# I ❤ parquet

Parquet is my favorite file format for large amounts of columnar data.  Here are a few patterns to help you get started!  The [Apache parquet docs](https://arrow.apache.org/docs/python/parquet.html) are also helpful.

In [None]:
import pyarrow as pa
import pyarrow.parquet as pq

When reading parquet files I like to use `pq.read_table`.  You can also use `pd.read_table` as shown in the [competition introduction notebook](https://www.kaggle.com/jiashenliu/introduction-to-financial-concepts-and-data]).

In [None]:
table = pq.read_table('../input/optiver-realized-volatility-prediction/book_train.parquet/stock_id=0/c439ef22282f412ba39e9137a3fdabac.parquet')
df = table.to_pandas()
df.head()


The competition has been structured with *partitioned* datasets.  That means the value for `stock_id` is in the path and not in the file.  Its called the *partition key*.  The `pyarrow.parquet` library has a `ParquetDataset` that takes advantage of partitions.

In [None]:
%%time
dataset = pq.ParquetDataset('../input/optiver-realized-volatility-prediction/trade_train.parquet/')  
table = dataset.read()
trades = table.to_pandas()
trades.info()

We just loaded ALL the trades for every stock!  The *partition key* became the categorical column `stock_id` automatically!

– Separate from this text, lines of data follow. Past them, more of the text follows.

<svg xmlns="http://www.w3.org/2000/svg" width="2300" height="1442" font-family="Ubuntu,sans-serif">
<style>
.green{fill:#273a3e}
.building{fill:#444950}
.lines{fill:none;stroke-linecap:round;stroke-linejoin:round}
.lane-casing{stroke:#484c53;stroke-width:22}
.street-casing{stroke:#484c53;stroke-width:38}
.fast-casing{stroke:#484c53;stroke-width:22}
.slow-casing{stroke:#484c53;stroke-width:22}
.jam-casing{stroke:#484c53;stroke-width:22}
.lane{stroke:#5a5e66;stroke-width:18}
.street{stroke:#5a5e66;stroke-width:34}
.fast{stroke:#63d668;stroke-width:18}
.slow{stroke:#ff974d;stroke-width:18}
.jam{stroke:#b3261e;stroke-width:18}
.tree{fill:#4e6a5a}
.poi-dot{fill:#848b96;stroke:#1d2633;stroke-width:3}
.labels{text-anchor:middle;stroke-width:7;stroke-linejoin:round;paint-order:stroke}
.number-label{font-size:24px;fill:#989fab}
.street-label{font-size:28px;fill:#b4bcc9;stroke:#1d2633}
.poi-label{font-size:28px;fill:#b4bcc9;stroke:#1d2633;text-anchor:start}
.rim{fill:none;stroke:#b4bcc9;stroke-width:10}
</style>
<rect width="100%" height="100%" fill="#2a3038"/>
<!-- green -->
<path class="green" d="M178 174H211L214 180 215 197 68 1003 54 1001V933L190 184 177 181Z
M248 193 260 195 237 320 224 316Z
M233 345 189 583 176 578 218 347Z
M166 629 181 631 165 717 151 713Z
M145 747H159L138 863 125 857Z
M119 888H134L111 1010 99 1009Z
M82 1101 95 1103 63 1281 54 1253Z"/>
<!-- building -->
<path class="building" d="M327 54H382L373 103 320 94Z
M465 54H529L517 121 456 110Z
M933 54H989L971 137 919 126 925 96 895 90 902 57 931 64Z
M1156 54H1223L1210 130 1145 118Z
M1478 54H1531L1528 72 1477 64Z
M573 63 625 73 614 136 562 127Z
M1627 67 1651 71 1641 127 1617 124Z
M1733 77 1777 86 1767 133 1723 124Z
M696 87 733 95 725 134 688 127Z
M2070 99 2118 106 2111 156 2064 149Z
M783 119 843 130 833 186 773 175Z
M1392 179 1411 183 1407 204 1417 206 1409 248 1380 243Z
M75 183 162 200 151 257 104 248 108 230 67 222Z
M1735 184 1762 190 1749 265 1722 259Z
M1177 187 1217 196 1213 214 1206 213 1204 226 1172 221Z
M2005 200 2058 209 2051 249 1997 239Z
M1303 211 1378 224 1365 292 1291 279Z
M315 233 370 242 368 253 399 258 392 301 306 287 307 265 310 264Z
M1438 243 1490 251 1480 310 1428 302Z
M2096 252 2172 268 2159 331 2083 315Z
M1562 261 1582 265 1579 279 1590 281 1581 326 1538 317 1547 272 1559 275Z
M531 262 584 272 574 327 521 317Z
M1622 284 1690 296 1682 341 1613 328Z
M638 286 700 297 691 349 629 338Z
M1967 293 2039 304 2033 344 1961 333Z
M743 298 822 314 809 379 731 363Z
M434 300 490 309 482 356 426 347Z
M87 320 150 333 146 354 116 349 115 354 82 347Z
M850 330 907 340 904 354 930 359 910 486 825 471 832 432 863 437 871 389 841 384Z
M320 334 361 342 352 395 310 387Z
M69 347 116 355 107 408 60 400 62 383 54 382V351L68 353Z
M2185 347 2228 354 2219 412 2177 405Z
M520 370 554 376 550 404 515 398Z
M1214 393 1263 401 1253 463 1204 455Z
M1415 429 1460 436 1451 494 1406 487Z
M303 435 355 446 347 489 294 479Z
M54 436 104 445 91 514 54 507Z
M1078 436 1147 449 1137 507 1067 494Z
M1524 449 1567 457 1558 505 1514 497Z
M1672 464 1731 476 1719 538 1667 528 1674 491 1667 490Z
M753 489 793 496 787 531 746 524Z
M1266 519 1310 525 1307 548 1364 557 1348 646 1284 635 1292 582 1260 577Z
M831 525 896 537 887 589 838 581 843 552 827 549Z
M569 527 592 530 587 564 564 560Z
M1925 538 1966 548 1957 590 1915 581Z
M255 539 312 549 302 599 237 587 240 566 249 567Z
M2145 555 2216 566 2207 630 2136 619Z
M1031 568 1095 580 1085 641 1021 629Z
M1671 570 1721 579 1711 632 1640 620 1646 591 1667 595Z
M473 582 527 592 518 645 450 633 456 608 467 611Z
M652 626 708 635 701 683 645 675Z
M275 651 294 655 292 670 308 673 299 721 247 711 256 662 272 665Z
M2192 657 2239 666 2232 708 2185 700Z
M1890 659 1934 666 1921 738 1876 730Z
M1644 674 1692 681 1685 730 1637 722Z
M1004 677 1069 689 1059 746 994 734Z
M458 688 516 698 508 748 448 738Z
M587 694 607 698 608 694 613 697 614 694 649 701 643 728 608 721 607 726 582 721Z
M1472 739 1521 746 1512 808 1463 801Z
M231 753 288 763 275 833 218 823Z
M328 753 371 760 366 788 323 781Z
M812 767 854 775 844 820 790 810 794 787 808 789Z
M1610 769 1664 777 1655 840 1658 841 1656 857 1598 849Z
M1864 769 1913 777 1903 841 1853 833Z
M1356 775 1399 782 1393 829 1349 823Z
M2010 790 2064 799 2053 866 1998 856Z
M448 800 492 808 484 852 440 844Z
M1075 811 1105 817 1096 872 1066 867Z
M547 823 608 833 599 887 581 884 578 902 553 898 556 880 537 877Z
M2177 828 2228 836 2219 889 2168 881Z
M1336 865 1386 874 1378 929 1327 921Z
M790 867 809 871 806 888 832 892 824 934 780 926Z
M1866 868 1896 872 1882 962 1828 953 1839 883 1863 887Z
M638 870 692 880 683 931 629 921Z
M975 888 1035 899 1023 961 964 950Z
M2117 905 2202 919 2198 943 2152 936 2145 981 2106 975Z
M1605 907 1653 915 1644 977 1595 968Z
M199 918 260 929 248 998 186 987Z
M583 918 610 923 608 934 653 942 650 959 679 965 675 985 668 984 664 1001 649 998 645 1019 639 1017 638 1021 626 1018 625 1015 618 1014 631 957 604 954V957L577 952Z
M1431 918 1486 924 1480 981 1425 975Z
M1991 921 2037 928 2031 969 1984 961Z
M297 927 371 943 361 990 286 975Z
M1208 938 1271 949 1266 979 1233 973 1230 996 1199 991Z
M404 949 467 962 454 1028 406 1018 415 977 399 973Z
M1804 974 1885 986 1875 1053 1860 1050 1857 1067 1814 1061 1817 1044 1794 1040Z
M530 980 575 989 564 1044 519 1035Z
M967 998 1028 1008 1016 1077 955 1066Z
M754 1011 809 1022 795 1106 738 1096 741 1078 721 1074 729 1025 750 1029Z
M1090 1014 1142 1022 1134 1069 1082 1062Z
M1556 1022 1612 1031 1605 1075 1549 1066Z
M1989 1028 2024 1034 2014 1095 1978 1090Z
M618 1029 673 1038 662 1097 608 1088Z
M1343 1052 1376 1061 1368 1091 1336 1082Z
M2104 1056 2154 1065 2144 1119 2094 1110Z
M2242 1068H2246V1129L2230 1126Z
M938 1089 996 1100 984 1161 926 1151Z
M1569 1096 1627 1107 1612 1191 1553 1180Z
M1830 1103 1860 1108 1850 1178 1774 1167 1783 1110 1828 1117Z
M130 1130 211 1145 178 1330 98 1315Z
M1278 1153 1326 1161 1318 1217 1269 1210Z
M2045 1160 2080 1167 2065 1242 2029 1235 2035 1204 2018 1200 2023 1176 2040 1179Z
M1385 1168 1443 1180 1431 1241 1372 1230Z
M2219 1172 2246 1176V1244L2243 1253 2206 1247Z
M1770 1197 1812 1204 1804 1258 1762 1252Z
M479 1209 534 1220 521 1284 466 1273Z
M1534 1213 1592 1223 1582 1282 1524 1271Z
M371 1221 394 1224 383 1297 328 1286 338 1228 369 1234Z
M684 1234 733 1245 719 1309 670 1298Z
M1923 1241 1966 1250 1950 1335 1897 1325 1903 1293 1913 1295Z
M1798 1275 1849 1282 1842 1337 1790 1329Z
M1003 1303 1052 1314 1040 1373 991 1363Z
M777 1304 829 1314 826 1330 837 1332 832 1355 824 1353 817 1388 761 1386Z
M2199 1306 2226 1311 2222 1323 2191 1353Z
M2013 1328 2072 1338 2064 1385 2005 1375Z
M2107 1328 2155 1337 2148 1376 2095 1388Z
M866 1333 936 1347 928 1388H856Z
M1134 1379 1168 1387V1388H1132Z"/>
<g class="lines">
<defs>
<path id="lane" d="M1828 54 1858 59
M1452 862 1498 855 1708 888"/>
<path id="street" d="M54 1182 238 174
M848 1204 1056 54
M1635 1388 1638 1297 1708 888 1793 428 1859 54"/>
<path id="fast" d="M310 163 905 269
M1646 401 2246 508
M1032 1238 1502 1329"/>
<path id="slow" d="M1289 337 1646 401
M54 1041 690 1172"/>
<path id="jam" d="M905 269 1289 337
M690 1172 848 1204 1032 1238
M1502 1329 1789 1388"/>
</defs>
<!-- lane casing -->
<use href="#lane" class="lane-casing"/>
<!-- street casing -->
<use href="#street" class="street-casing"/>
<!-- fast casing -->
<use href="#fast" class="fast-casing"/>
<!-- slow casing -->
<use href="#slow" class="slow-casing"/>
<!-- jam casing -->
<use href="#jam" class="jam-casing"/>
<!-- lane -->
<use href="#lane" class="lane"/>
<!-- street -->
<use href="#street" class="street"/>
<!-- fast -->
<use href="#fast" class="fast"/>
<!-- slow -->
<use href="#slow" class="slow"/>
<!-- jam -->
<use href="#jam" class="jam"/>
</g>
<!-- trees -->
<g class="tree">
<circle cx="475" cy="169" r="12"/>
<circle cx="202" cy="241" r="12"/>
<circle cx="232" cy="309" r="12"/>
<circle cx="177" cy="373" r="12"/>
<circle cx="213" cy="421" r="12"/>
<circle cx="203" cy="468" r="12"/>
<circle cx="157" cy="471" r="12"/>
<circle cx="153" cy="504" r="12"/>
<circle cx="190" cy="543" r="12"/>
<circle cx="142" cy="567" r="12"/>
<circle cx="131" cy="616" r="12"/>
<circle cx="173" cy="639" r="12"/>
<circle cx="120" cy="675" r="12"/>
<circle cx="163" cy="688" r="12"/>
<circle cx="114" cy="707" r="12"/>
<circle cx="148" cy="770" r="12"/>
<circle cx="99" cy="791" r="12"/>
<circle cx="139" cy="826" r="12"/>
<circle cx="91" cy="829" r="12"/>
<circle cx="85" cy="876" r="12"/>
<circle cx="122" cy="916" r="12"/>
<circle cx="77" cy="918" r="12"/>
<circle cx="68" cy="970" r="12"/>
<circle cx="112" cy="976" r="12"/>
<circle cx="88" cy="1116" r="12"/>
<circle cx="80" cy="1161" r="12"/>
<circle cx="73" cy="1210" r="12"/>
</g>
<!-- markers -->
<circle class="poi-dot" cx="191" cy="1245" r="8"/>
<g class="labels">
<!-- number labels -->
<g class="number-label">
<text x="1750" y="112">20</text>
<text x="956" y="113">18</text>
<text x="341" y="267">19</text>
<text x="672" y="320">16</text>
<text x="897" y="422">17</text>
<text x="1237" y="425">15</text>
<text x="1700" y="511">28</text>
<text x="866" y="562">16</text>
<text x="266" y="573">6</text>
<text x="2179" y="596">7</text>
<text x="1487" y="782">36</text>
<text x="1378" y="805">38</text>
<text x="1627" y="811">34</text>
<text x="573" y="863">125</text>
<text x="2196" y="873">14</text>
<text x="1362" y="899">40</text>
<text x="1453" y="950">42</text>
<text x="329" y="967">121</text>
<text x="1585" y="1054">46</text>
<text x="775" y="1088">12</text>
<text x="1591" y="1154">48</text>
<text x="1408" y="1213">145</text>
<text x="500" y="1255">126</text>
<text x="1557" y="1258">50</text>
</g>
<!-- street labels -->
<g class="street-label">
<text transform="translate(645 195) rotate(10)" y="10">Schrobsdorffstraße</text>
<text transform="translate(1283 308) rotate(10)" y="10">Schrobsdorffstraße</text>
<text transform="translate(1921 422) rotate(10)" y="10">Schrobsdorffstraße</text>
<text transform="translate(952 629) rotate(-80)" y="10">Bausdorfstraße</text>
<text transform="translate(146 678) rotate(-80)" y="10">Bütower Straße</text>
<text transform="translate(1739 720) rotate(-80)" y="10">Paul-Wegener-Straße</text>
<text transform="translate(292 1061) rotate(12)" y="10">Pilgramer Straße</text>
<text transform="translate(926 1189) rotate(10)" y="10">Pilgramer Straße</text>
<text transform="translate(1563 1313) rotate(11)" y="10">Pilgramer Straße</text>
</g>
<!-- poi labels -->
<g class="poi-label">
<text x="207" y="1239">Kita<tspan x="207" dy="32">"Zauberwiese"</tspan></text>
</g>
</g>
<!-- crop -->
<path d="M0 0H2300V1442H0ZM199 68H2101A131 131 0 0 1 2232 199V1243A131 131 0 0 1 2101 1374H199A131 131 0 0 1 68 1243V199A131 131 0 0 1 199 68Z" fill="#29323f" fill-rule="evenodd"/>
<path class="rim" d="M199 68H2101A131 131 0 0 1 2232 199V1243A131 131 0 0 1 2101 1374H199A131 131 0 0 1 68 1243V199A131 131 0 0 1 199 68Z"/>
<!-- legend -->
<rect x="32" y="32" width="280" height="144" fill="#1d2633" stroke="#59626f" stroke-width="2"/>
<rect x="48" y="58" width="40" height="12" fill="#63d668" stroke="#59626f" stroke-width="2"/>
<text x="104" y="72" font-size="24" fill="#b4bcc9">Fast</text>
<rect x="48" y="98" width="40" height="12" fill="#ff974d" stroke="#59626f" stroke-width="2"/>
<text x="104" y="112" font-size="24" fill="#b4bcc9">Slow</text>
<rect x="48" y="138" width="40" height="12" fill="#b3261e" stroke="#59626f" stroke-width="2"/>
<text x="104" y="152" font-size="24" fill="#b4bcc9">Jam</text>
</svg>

You can do this for the book data too.

In [None]:
dataset = pq.ParquetDataset('../input/optiver-realized-volatility-prediction/book_train.parquet/') 
books = dataset.read()
books = books.to_pandas()  # I overwrite the pyarrow table object here to save memory
books.info()

In [None]:
print(f'Found {books.time_id.nunique()} unique time ids')
print(f'Found {books.stock_id.nunique()} unique stock ids.')

My kernel shows 7 out of 16GB used which might cause problems when you start unleashing your pandas magic.  One way to save memory, which you already know, is to load one stock at a time.  But you might not know there's a way to get a single stock using the `filters` option!

In [None]:
dataset = pq.ParquetDataset('../input/optiver-realized-volatility-prediction/book_train.parquet/', 
                            filters =[('stock_id', '=', '5')]) 
table = dataset.read()
stock = table.to_pandas()
print(f'Found {stock.time_id.nunique()} unique time ids')
print(f'Found {stock.stock_id.nunique()} unique stock ids.')

You could have also iterated though the files, but this way the `stock_id` column is already in the dataframe.  The `filter` option can be used to select rows for any column.  Here we get every stock for `time_id=5`.

In [None]:
dataset = pq.ParquetDataset('../input/optiver-realized-volatility-prediction/book_train.parquet/', 
                            use_legacy_dataset=False,
                            filters =[('time_id', '=', '5')]) 
table = dataset.read()
stock = table.to_pandas()
print(f'Found {stock.time_id.nunique()} unique time ids')
print(f'Found {stock.stock_id.nunique()} unique stock ids.')

Note that I used the option `use_legacy_dataset=False`.  This is required to filter on something other than *partition keys*.